This week marks one of the biggest solar energy events of the year - Intersolar in San Fransisco, CA. New this year to the show was a series of awards given out to projects that were in their opinion worth calling out and recognizing.
The three winners represent innovation in terms of system design, technology and project financing
Unfortunately after sorting through all the press releases, news items and tweets there weren't many of the kind of details we like to see about solar projects. So after a little bit of digging by our research crew here is a little more about why these projects were worthy.

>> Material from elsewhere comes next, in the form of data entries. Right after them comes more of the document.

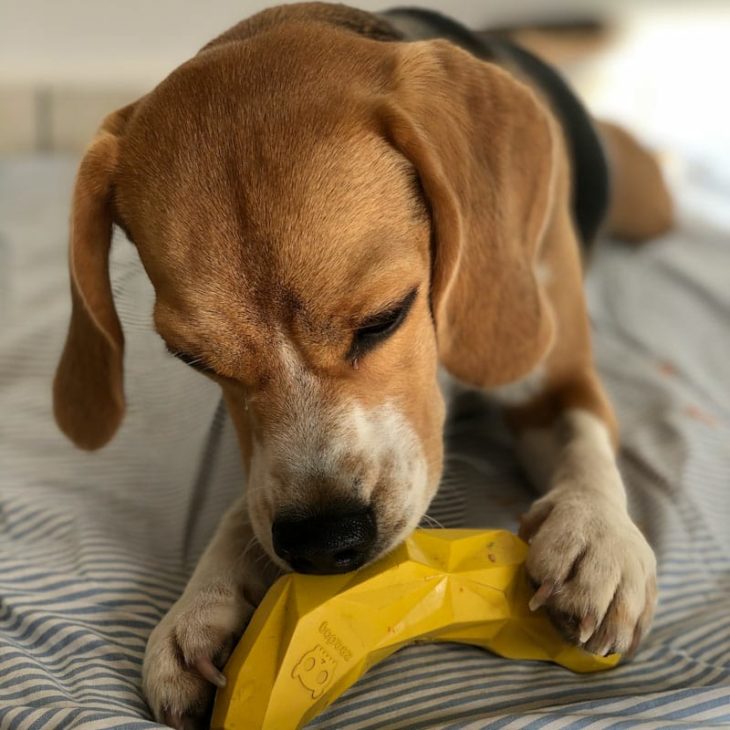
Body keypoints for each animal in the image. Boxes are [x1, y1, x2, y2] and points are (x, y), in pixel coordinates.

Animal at [52, 4, 672, 724]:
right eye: (193, 358)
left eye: (385, 317)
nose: (324, 542)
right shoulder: (264, 474)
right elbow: (245, 507)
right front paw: (202, 605)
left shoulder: (558, 379)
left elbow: (584, 439)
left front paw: (598, 534)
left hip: (646, 204)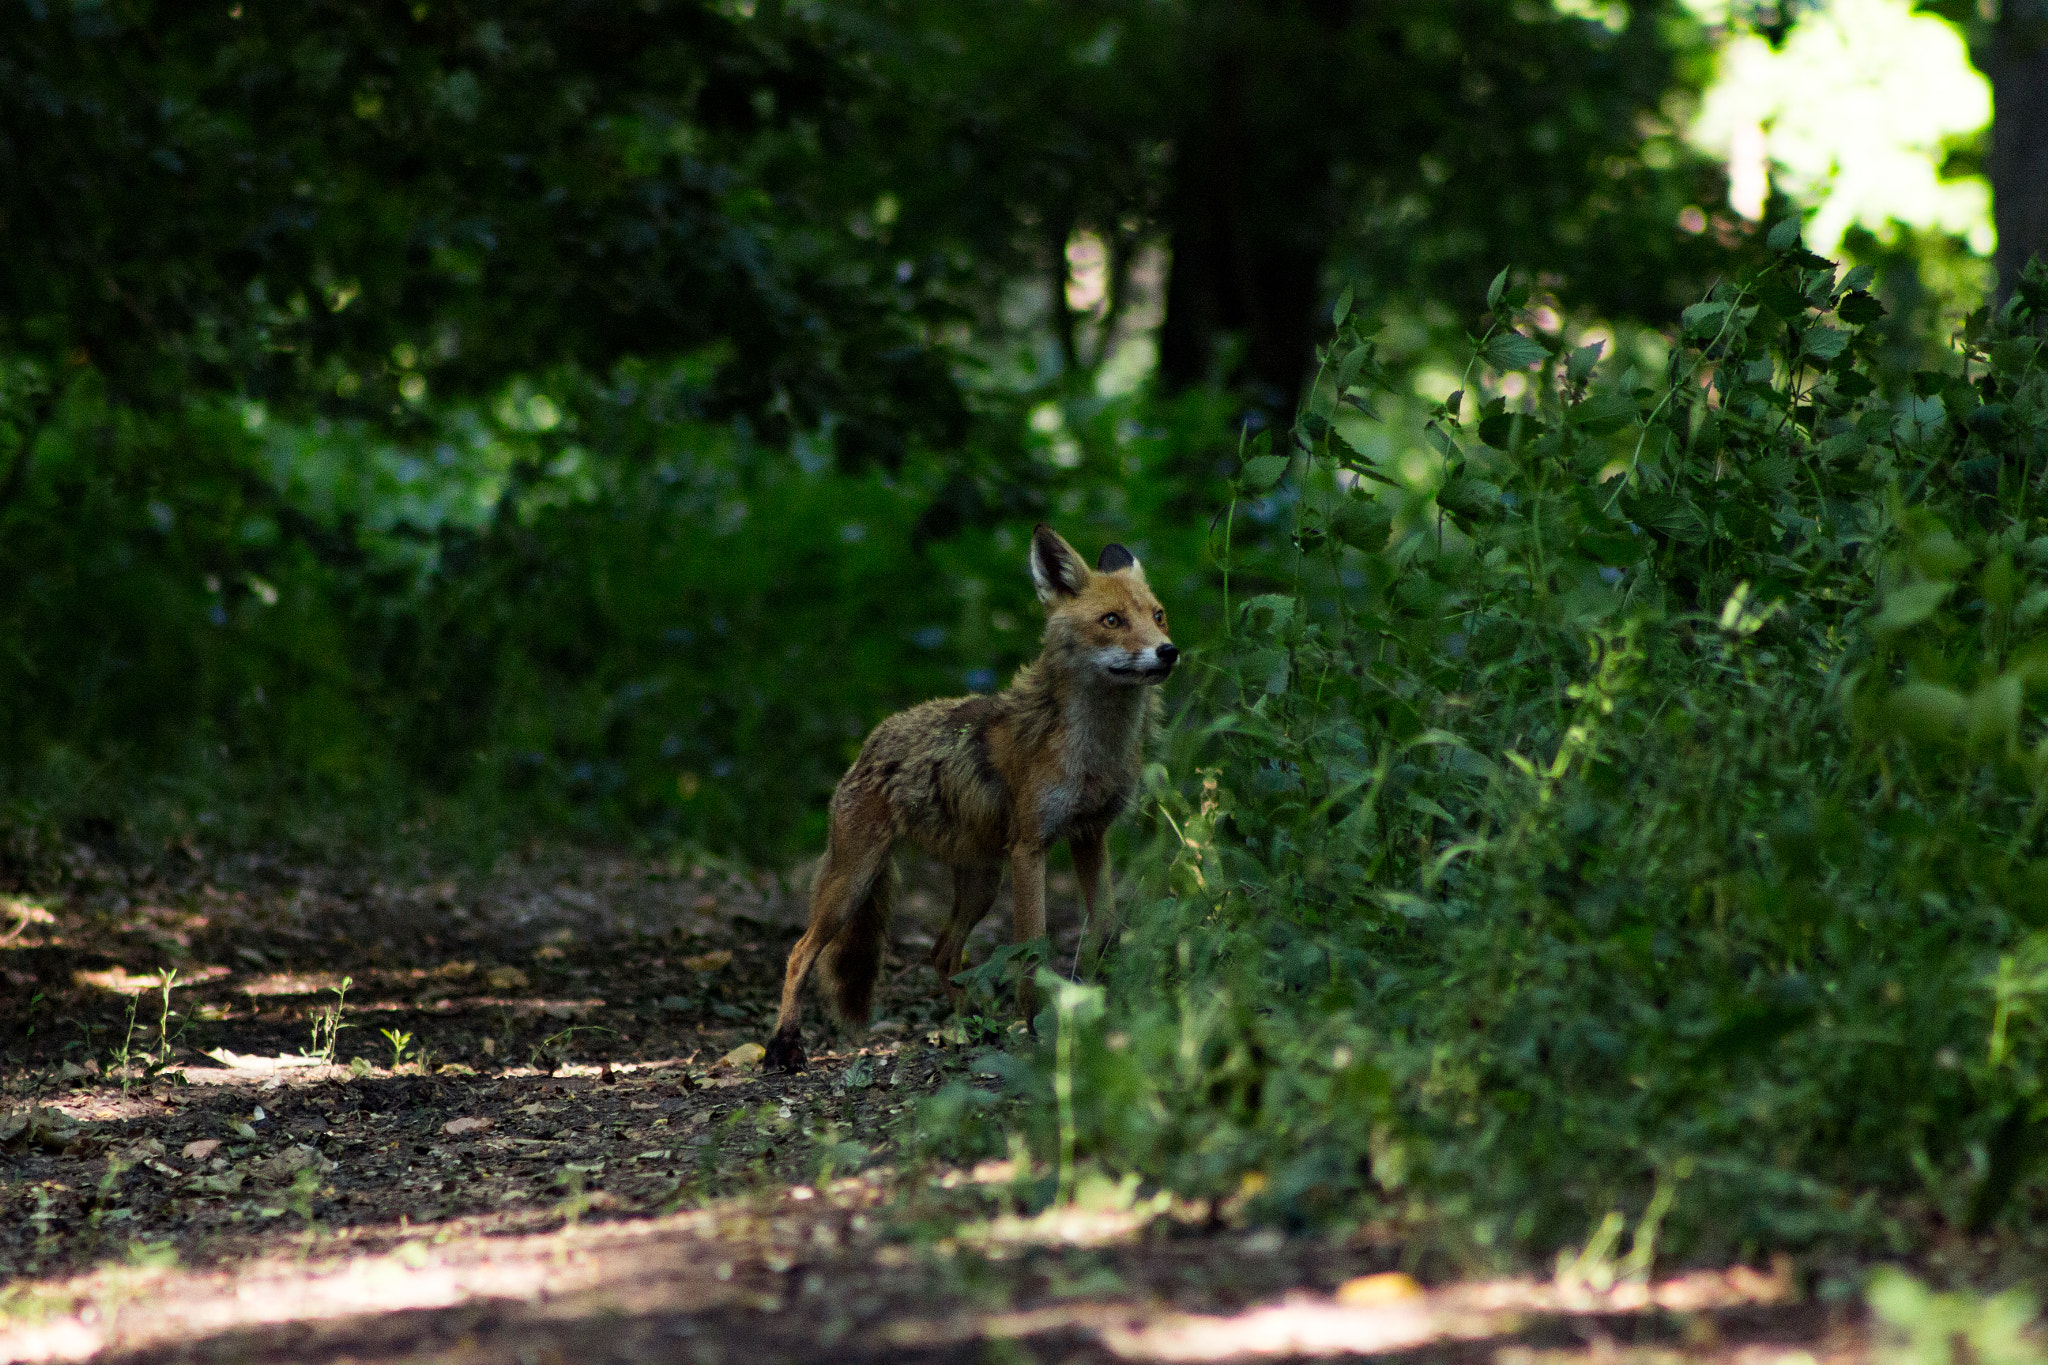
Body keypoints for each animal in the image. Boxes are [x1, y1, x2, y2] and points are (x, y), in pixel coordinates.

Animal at [765, 523, 1187, 1064]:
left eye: (1157, 615)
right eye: (1111, 621)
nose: (1168, 651)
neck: (1094, 753)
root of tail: (872, 741)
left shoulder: (1090, 836)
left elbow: (1105, 933)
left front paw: (1099, 1012)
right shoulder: (1030, 847)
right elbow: (1032, 946)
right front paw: (1034, 1030)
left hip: (981, 883)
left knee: (943, 952)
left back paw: (971, 1031)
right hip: (854, 882)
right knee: (801, 951)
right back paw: (783, 1044)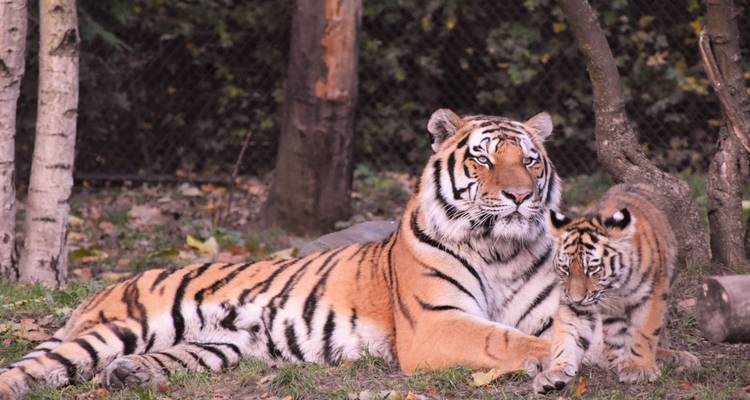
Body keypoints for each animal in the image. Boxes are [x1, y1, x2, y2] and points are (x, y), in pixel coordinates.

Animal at [0, 108, 562, 399]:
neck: (500, 250)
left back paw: (128, 374)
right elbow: (506, 341)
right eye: (482, 159)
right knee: (36, 368)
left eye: (530, 161)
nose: (519, 196)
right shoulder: (435, 323)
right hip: (124, 326)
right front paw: (559, 362)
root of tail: (101, 290)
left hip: (217, 347)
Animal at [529, 184, 700, 394]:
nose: (577, 298)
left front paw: (639, 369)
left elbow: (643, 333)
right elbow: (567, 336)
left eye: (592, 269)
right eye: (566, 269)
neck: (614, 287)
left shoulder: (650, 296)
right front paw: (555, 373)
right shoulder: (575, 306)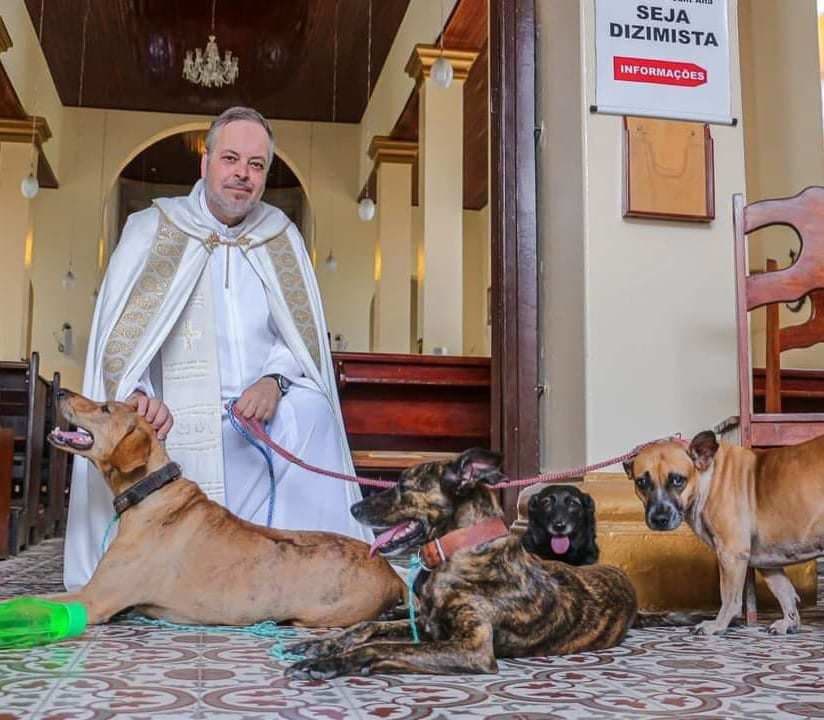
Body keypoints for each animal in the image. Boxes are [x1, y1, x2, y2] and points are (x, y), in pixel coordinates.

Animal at [286, 448, 640, 676]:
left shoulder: (472, 649)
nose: (354, 508)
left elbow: (382, 647)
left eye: (403, 486)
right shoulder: (427, 626)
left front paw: (329, 663)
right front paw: (322, 646)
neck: (458, 552)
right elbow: (368, 626)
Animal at [628, 430, 824, 632]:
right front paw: (789, 622)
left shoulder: (731, 555)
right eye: (641, 482)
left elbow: (729, 598)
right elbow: (784, 591)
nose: (659, 519)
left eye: (677, 480)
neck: (708, 477)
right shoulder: (768, 561)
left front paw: (718, 624)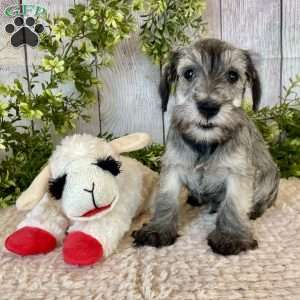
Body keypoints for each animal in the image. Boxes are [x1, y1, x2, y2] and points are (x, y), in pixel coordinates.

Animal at [132, 38, 280, 255]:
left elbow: (234, 203)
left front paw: (231, 236)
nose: (208, 107)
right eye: (188, 73)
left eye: (233, 75)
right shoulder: (172, 167)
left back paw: (254, 210)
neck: (205, 143)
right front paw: (158, 229)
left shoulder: (238, 172)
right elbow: (166, 199)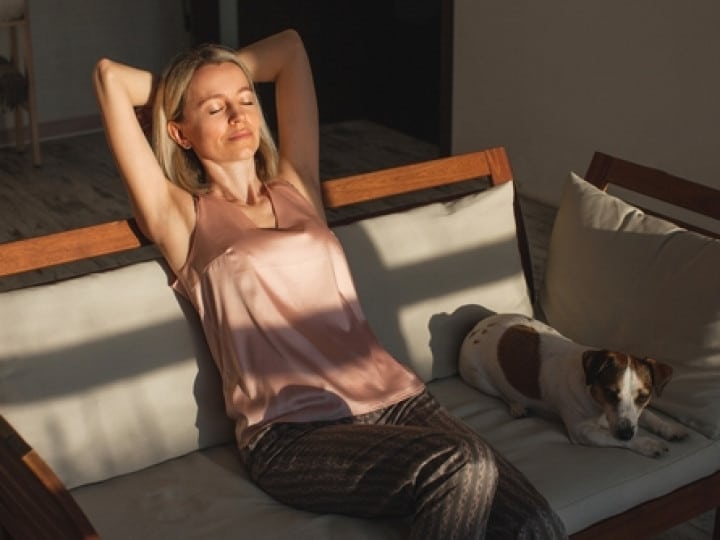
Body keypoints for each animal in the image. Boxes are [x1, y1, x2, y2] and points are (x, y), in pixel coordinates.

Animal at [458, 312, 688, 456]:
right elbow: (616, 438)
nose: (626, 433)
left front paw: (669, 428)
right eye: (610, 393)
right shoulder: (583, 432)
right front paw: (648, 444)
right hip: (479, 378)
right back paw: (517, 406)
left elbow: (649, 416)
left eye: (643, 397)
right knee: (501, 394)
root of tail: (478, 326)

Enerworks' Oxford Gardens Solar Project harnesses the sun in a location where many would least expect it - on a retirement community in Eastern Canada. This 5,594 sq. ft. system, which produces 3.64 kilowatt hours per square foot per day, is currently the largest solar thermal heating and cooling project in Canada. The installation will save Oxford Gardens in Woodstock, Canada 40 percent of its cooling costs and up to 60 percent of its heating costs. Its compact, space-saving features and design attuned to the cold climate differentiates this project.
The Village of Oxford Gardens Website on the project
Youtube video project tour
Martins Creek Elementary
The second project honored, the ESA Renewables' Martins Creek Elementary School installation in Murphy, N.C., is the third largest solar farm on school grounds in the United States at 999 kilowatts. The system, covering 5 acres, benefits not only the elementary school but the surrounding community as well. The system produces 20 percent more energy than initially projected - 1.3 million kilowatt-hours of electricity, or the power needed by 150 average-sized homes. The community has benefitted through the system's innovative and educational monitoring system, as well as through the rural jobs generated by the project.
Photos of the project from ESA Renewables
The Project even has it's own Facebook page!
William G. White Jr., Family YMCA
Finally, the solar system at the William G. White Jr., Family YMCA in Winston-Salem, N.C., by Vanir Energy, LLC, utilized a power purchase agreement to help the non-profit institution realize over three million dollars in revenue for the local economy and generate more than 30 jobs. The 10,643 sq. ft. system, which produces 25,000 therms a year, saves close to 2.63 million pounds of CO2 emissions. Source: PR Newswire (http://s.tt/1hyVn)
Vanir Energy's project details PDF
We hope we shined a little more light on why these projects were groundbreaking and typify the ingenuity and progress people are making in advancing the use of renewable energy from the sun. We also like it when there are cool pictures to look at.